Med Princ Pract. 2005 Sep-Oct;14(5):366-9. doi: 10.1159/000086938.
We report a case of leukocytoclastic vasculitis as a manifestation of propylthiouracil hypersensitivity.
A 66-year-old woman with a history of a toxic adenoma was referred for evaluation of a purpuric rash on the legs and buttocks bilaterally. She was biochemically hyperthyroid. Biopsy of the skin lesions revealed leukocytoclastic vasculitis. Propylthiouracil therapy was discontinued, and methimazole started. The purpuric rash resolved and surgical treatment for toxic adenoma resulted in euthyroid state.

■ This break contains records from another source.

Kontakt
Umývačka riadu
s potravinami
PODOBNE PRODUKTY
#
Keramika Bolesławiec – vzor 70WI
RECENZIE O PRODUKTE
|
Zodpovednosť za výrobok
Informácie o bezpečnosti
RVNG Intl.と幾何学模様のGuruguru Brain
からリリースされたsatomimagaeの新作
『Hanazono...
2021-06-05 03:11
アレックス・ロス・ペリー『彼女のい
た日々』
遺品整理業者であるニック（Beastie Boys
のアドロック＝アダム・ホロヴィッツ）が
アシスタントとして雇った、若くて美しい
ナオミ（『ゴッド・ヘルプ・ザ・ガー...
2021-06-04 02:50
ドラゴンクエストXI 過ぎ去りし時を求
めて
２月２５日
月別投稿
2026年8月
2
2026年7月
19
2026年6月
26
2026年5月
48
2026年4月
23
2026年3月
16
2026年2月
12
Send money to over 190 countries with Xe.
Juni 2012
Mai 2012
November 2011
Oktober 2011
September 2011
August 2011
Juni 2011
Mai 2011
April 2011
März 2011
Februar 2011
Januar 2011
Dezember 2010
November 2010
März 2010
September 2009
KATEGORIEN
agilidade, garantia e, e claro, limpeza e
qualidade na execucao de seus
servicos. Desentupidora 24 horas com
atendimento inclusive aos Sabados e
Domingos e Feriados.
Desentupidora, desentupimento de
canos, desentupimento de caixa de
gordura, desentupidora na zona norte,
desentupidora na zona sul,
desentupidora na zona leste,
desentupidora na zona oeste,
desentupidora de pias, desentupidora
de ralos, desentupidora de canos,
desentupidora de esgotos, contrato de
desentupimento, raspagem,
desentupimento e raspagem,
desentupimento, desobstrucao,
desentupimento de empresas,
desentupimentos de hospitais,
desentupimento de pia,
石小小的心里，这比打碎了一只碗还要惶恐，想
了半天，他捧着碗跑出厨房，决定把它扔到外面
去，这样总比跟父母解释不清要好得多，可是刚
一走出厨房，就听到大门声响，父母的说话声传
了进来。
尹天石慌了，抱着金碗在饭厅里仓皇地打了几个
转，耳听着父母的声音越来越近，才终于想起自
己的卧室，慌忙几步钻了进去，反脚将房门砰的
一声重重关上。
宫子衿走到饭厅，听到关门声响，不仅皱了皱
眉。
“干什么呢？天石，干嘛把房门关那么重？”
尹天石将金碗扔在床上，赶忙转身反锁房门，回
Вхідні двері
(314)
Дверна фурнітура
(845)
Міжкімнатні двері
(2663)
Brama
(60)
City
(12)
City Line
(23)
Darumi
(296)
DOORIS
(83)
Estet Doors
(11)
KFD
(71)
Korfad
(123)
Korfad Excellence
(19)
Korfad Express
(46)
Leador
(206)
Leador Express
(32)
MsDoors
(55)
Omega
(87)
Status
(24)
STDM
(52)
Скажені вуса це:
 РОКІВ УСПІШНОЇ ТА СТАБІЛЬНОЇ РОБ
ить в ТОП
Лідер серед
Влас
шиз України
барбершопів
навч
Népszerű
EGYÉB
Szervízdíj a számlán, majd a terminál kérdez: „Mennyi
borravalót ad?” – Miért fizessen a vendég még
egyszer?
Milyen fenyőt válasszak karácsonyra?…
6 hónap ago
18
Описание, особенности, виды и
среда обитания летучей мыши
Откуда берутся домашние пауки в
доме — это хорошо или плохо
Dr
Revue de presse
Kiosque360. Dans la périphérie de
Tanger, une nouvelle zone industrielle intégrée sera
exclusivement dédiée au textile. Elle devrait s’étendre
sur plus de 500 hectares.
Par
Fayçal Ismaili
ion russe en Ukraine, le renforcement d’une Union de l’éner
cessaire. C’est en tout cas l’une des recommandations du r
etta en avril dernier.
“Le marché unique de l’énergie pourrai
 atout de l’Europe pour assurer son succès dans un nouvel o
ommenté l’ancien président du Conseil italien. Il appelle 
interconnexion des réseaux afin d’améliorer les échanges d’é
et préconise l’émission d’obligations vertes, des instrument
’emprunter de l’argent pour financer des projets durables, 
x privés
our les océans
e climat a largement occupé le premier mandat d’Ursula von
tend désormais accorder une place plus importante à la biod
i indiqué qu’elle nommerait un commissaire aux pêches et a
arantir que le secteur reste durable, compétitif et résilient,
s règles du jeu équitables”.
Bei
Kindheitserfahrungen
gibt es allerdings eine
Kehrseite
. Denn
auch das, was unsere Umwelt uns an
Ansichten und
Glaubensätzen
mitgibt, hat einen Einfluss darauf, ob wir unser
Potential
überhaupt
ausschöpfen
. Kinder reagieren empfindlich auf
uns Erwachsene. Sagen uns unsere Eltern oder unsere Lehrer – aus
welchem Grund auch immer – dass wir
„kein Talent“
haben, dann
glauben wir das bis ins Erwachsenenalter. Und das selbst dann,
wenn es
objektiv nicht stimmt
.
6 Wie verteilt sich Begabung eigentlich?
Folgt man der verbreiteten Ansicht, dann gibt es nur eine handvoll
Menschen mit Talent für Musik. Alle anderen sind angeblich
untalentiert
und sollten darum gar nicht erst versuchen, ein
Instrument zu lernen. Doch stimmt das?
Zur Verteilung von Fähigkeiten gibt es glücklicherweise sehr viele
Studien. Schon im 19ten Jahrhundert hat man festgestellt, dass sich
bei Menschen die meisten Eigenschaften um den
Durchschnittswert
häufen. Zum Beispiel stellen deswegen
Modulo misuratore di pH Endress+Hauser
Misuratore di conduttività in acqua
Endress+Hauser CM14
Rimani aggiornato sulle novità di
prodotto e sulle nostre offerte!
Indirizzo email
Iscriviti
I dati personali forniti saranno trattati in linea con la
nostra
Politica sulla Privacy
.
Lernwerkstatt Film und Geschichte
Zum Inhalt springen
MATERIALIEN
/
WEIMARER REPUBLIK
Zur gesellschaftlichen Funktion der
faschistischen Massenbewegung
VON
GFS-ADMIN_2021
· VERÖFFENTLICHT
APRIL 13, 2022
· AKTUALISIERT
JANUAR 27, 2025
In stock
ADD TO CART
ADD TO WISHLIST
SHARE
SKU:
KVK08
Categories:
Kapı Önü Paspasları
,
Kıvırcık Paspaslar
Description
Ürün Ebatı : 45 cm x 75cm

This report indicated that leukocytoclastic vasculitis should be considered in the differential diagnosis of patients with a vasculitic rash. The discontinuation of the propylthiouracil was associated with disappearance of the lesions.
我们报告一例白细胞破碎性血管炎作为丙硫氧嘧啶超敏反应的表现。
一名66岁有毒性腺瘤病史的女性因双侧腿部和臀部紫癜性皮疹前来评估。她生化检查显示甲状腺功能亢进。皮肤病变活检显示白细胞破碎性血管炎。停用丙硫氧嘧啶治疗,开始使用甲巯咪唑。紫癜性皮疹消退,毒性腺瘤的手术治疗使甲状腺功能恢复正常。
本报告表明,在对有血管炎性皮疹的患者进行鉴别诊断时应考虑白细胞破碎性血管炎。停用丙硫氧嘧啶与病变消失有关。